Data science, engineering and AI are all increasingly important for the future of communications. These technical skillsets and tools are revolutionising the way society engages with the world and our industry is not immune to those changes.
Still, for many PR teams, big data can seem miles away from the day-to-day.
So why should you start getting excited about data, machine learning and AI?
Let’s start with the statistics. According to SEMrush, 75% of executives fear going out of business within five years if they don’t scale AI. Digging into that, marketing and sales also prioritize AI technology and machine learning more than any other department.
Altogether, we have a tremendous opportunity to think about how we work alongside the broader marketing discipline to really earn PR’s seat at the table.
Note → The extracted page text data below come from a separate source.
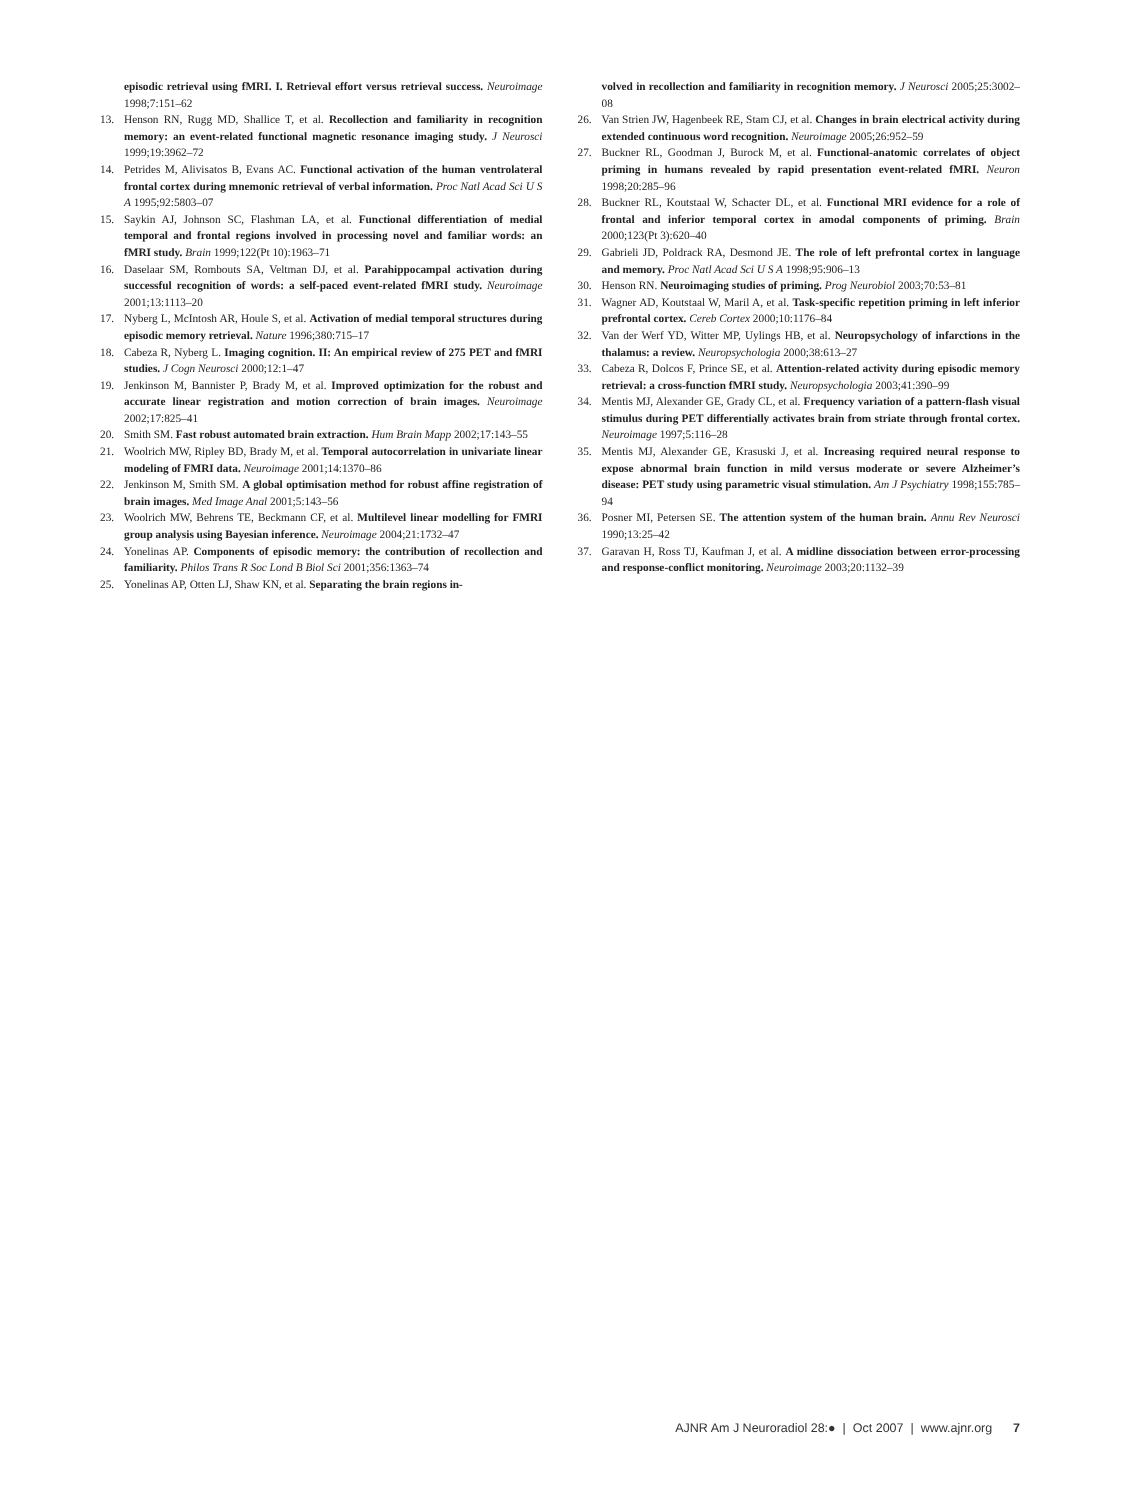episodic retrieval using fMRI. I. Retrieval effort versus retrieval success. Neuroimage 1998;7:151–62
13. Henson RN, Rugg MD, Shallice T, et al. Recollection and familiarity in recognition memory: an event-related functional magnetic resonance imaging study. J Neurosci 1999;19:3962–72
14. Petrides M, Alivisatos B, Evans AC. Functional activation of the human ventrolateral frontal cortex during mnemonic retrieval of verbal information. Proc Natl Acad Sci U S A 1995;92:5803–07
15. Saykin AJ, Johnson SC, Flashman LA, et al. Functional differentiation of medial temporal and frontal regions involved in processing novel and familiar words: an fMRI study. Brain 1999;122(Pt 10):1963–71
16. Daselaar SM, Rombouts SA, Veltman DJ, et al. Parahippocampal activation during successful recognition of words: a self-paced event-related fMRI study. Neuroimage 2001;13:1113–20
17. Nyberg L, McIntosh AR, Houle S, et al. Activation of medial temporal structures during episodic memory retrieval. Nature 1996;380:715–17
18. Cabeza R, Nyberg L. Imaging cognition. II: An empirical review of 275 PET and fMRI studies. J Cogn Neurosci 2000;12:1–47
19. Jenkinson M, Bannister P, Brady M, et al. Improved optimization for the robust and accurate linear registration and motion correction of brain images. Neuroimage 2002;17:825–41
20. Smith SM. Fast robust automated brain extraction. Hum Brain Mapp 2002;17:143–55
21. Woolrich MW, Ripley BD, Brady M, et al. Temporal autocorrelation in univariate linear modeling of FMRI data. Neuroimage 2001;14:1370–86
22. Jenkinson M, Smith SM. A global optimisation method for robust affine registration of brain images. Med Image Anal 2001;5:143–56
23. Woolrich MW, Behrens TE, Beckmann CF, et al. Multilevel linear modelling for FMRI group analysis using Bayesian inference. Neuroimage 2004;21:1732–47
24. Yonelinas AP. Components of episodic memory: the contribution of recollection and familiarity. Philos Trans R Soc Lond B Biol Sci 2001;356:1363–74
25. Yonelinas AP, Otten LJ, Shaw KN, et al. Separating the brain regions in-
volved in recollection and familiarity in recognition memory. J Neurosci 2005;25:3002–08
26. Van Strien JW, Hagenbeek RE, Stam CJ, et al. Changes in brain electrical activity during extended continuous word recognition. Neuroimage 2005;26:952–59
27. Buckner RL, Goodman J, Burock M, et al. Functional-anatomic correlates of object priming in humans revealed by rapid presentation event-related fMRI. Neuron 1998;20:285–96
28. Buckner RL, Koutstaal W, Schacter DL, et al. Functional MRI evidence for a role of frontal and inferior temporal cortex in amodal components of priming. Brain 2000;123(Pt 3):620–40
29. Gabrieli JD, Poldrack RA, Desmond JE. The role of left prefrontal cortex in language and memory. Proc Natl Acad Sci U S A 1998;95:906–13
30. Henson RN. Neuroimaging studies of priming. Prog Neurobiol 2003;70:53–81
31. Wagner AD, Koutstaal W, Maril A, et al. Task-specific repetition priming in left inferior prefrontal cortex. Cereb Cortex 2000;10:1176–84
32. Van der Werf YD, Witter MP, Uylings HB, et al. Neuropsychology of infarctions in the thalamus: a review. Neuropsychologia 2000;38:613–27
33. Cabeza R, Dolcos F, Prince SE, et al. Attention-related activity during episodic memory retrieval: a cross-function fMRI study. Neuropsychologia 2003;41:390–99
34. Mentis MJ, Alexander GE, Grady CL, et al. Frequency variation of a pattern-flash visual stimulus during PET differentially activates brain from striate through frontal cortex. Neuroimage 1997;5:116–28
35. Mentis MJ, Alexander GE, Krasuski J, et al. Increasing required neural response to expose abnormal brain function in mild versus moderate or severe Alzheimer’s disease: PET study using parametric visual stimulation. Am J Psychiatry 1998;155:785–94
36. Posner MI, Petersen SE. The attention system of the human brain. Annu Rev Neurosci 1990;13:25–42
37. Garavan H, Ross TJ, Kaufman J, et al. A midline dissociation between error-processing and response-conflict monitoring. Neuroimage 2003;20:1132–39
AJNR Am J Neuroradiol 28:● | Oct 2007 | www.ajnr.org 7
To collaborate on data projects that span the marketing mix, or more simply to work with our clients more closely to understand the data they are collecting and how we can bring it to bear for the challenges a particular brand or corporate is facing in a particular moment.
Not to say that we’ll do this alone. Partnership with broader technical partners is going to be key too. There’s no sense in running in front of a speeding train – there is tremendous venture capital money being put into tech and AI companies. The question is how we structure those partnerships such that they are truly collaborative and supportive of the needs of our clients and industry.
Presuming you’ve bought the premise, let’s get down to the brass tacks. How can these technological revolutions make a meaningful difference to the analytics and PR work you’re doing, now?
Faster analysis
Tools like Brandwatch’s Iris have been around for a while now, but there are multiple examples of simple machine learning and AI which help to surface trends within large data sets. You might not even realise you’re already making use of some of these tools. These might be supervised learning models doing supercharged regressions or more advanced AI. Ultimately these can be very helpful in understanding large swaths of data quickly.
Who, what, where
Machine learning and AI can help to classify a data set for you. Where you might have previously approached the problem of understanding how a brand or individual was mentioned across coverage using Boolean keyword searches, entity training can sometimes offer better ways of understanding the who, what, and why at scale because these models are trained to recognise the ‘entity’ not just by keyword but context. Anyone who has ever been tasked with monitoring a brand with a generic name (Apple, anyone) will appreciate why that matters.
Tools of the trade
Cluster analysis and other unsupervised learning models are some of the most exciting applications to me, personally, in the PR context. These tools can help identify the underlying structure of your data (rather than searching for pre-ordained outcomes as in the previous examples). Given the importance of insight to most analyst job roles, and the fact that PR operates in a space far less defined than some of our marketing colleagues, I hope you’ll agree they are quite interesting. It’s why we’ve built Space+, which makes use of Quid’s NLP to examine the interconnections of our audiences and thousands of online news stories. We then apply our own custom methodology to identify where a brand has competitive advantage.
So there are a few examples of how Machine Learning and AI are already helping PR practitioners do better work. But I’m going to push a bit further and say that data needs to do more than just tell us what’s already happened.
Or perhaps better put: we need to be doing more with data than stating what’s happened.
There is so much occurring in the world of prediction. Where we have feature-rich datasets we can – and should – be doing more to deliver better results to our clients. So I’ll leave this post with a few key questions we’re thinking about when it comes to doing more with machine learning and AI.
First: Where can we leverage machines to help us make better / faster / more accurate predictions? Where are we repeatedly asked the same question? Do we have tasks that currently require tonnes of manual hours which are largely predicted by past events? If that’s the case, machine learning or AI can probably do that job, better.
Second: What do we need to do to make the data we hold appropriate for the task? Or what data would we need to acquire to complement the data we already have? I think PR feels this more acutely than other disciplines as we haven’t had the historical rigour of collecting data. But we can, and we should.
Lastly: Where do we need the interaction between human + machine to occur? To quote Martin Schmalz of Oxford University – Marketing isn’t physics. We want to predict well with the help of machine learning and AI and have predictions that can be (imperfectly) explained with the help of behavioural science. It’s why we are continuing to integrate our analytics, data and behavioural science offering. And I can’t wait to see what we build next.